▶ **INSTRUCTIONS TO FOLLOW**
Collect all lines containing the word "size" from the data.

BEGIN

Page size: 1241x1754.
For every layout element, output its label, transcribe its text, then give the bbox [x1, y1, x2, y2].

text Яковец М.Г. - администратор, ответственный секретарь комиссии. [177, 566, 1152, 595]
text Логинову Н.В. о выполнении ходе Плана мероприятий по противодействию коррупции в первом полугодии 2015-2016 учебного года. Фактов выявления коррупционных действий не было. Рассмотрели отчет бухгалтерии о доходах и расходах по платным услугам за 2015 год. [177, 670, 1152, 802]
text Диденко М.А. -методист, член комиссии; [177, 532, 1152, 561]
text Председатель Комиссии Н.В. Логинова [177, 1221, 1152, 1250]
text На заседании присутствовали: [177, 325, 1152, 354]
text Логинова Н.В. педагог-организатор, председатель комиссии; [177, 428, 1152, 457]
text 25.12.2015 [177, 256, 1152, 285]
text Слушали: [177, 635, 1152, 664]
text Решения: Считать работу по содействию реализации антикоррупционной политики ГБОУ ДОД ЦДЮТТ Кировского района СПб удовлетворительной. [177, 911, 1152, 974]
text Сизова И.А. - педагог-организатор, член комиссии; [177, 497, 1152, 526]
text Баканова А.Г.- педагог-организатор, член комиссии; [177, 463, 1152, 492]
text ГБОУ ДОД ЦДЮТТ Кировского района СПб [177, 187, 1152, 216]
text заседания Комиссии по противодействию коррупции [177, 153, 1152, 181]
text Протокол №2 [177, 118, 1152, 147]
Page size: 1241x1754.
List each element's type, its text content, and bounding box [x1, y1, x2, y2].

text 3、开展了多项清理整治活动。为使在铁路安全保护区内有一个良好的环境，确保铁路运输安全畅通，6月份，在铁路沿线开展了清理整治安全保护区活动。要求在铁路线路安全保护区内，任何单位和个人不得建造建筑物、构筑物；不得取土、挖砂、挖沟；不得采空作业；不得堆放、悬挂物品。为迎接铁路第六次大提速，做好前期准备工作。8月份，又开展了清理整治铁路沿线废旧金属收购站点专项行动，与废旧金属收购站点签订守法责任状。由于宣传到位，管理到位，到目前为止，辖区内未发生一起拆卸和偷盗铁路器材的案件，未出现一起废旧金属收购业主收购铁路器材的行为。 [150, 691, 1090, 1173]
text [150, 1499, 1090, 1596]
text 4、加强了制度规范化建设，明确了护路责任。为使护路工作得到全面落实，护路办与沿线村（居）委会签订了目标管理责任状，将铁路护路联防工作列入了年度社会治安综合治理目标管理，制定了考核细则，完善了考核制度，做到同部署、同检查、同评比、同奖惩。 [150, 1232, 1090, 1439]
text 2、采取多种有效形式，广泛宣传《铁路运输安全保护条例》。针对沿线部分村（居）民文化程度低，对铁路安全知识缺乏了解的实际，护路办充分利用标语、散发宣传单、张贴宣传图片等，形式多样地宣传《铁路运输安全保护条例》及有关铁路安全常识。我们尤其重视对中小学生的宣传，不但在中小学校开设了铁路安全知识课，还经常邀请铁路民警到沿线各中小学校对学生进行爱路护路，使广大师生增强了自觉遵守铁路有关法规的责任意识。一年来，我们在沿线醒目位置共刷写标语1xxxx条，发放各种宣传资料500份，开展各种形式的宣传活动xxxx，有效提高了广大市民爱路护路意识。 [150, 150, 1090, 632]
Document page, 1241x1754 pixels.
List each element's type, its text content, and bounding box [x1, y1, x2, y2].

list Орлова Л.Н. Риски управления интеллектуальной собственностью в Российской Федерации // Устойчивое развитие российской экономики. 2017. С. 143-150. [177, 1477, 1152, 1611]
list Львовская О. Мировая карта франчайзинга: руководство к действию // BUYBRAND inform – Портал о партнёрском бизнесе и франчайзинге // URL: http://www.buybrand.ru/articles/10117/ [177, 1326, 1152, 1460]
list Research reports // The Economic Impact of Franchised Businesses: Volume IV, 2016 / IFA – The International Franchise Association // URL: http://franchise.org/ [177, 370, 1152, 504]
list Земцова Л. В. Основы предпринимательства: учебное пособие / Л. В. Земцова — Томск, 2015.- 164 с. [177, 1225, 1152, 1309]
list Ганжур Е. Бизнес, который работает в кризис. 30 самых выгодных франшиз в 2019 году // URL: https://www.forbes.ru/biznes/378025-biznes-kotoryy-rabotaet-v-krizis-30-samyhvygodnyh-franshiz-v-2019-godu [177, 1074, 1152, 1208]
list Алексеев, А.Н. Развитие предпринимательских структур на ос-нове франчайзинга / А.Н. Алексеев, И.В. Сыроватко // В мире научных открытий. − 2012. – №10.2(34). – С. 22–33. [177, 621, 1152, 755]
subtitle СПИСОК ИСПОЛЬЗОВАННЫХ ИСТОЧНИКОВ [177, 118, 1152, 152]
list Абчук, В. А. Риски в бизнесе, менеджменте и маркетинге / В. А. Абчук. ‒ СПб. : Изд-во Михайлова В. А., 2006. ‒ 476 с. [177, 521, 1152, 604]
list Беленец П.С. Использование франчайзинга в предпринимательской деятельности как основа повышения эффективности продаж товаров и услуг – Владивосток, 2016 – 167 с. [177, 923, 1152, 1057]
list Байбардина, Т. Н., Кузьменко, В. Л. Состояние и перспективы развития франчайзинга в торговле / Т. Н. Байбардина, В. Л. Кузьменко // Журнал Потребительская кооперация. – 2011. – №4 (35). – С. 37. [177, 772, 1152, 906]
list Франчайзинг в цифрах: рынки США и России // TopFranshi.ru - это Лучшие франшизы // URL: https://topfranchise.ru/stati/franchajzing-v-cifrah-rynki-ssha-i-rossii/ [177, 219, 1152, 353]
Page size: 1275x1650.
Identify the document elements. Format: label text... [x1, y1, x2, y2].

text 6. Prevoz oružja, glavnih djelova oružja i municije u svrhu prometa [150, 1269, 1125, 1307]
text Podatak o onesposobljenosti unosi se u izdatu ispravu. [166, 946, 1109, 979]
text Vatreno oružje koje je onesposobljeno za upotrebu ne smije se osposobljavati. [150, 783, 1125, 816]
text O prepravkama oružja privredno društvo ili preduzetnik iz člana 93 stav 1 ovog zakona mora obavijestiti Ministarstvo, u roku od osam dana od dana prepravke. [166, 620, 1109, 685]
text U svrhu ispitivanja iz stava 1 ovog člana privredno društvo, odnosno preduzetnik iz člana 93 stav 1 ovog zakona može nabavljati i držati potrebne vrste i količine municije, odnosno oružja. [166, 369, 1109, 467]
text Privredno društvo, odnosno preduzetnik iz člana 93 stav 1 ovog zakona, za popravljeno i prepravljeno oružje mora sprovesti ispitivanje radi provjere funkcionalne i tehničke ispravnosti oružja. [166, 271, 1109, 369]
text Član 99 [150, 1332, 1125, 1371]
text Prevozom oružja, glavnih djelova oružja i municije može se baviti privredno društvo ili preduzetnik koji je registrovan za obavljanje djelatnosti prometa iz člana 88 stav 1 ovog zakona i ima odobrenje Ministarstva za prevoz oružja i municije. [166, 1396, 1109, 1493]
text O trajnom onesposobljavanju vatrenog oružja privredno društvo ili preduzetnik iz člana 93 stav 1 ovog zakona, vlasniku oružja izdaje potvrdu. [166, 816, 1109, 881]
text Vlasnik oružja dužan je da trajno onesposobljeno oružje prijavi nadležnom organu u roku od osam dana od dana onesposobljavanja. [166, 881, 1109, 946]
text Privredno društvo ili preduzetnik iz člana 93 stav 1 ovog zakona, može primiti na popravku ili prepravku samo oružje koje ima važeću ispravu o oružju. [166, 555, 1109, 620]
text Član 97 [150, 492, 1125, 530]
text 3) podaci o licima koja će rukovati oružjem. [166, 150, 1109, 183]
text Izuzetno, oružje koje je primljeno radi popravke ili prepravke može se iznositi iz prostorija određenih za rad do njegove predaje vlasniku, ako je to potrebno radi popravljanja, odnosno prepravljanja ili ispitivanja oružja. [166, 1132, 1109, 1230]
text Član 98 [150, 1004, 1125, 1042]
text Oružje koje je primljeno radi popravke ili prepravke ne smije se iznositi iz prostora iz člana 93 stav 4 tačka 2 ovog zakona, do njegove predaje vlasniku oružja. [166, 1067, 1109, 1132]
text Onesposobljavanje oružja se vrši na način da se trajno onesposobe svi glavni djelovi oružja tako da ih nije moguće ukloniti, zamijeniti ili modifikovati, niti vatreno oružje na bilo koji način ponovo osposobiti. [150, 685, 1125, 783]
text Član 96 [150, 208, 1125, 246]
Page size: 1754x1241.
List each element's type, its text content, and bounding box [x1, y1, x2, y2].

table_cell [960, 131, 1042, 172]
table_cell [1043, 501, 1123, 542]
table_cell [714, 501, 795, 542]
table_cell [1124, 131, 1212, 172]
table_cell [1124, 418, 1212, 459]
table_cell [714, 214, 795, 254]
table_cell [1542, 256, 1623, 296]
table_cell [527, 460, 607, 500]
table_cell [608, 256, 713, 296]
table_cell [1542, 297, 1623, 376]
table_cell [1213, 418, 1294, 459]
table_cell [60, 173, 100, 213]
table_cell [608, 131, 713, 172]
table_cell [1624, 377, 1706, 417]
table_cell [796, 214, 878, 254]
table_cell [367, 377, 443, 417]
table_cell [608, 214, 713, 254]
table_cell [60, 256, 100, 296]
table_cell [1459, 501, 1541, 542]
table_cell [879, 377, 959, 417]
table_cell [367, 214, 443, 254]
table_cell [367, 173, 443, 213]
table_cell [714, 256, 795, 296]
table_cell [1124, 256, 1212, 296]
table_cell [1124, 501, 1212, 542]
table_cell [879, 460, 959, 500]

END

▶ **RESPONSE TO THE TASK**
Page size: 1241x1754.
Page size: 1241x1754.
Page size: 1275x1650.
Page size: 1754x1241.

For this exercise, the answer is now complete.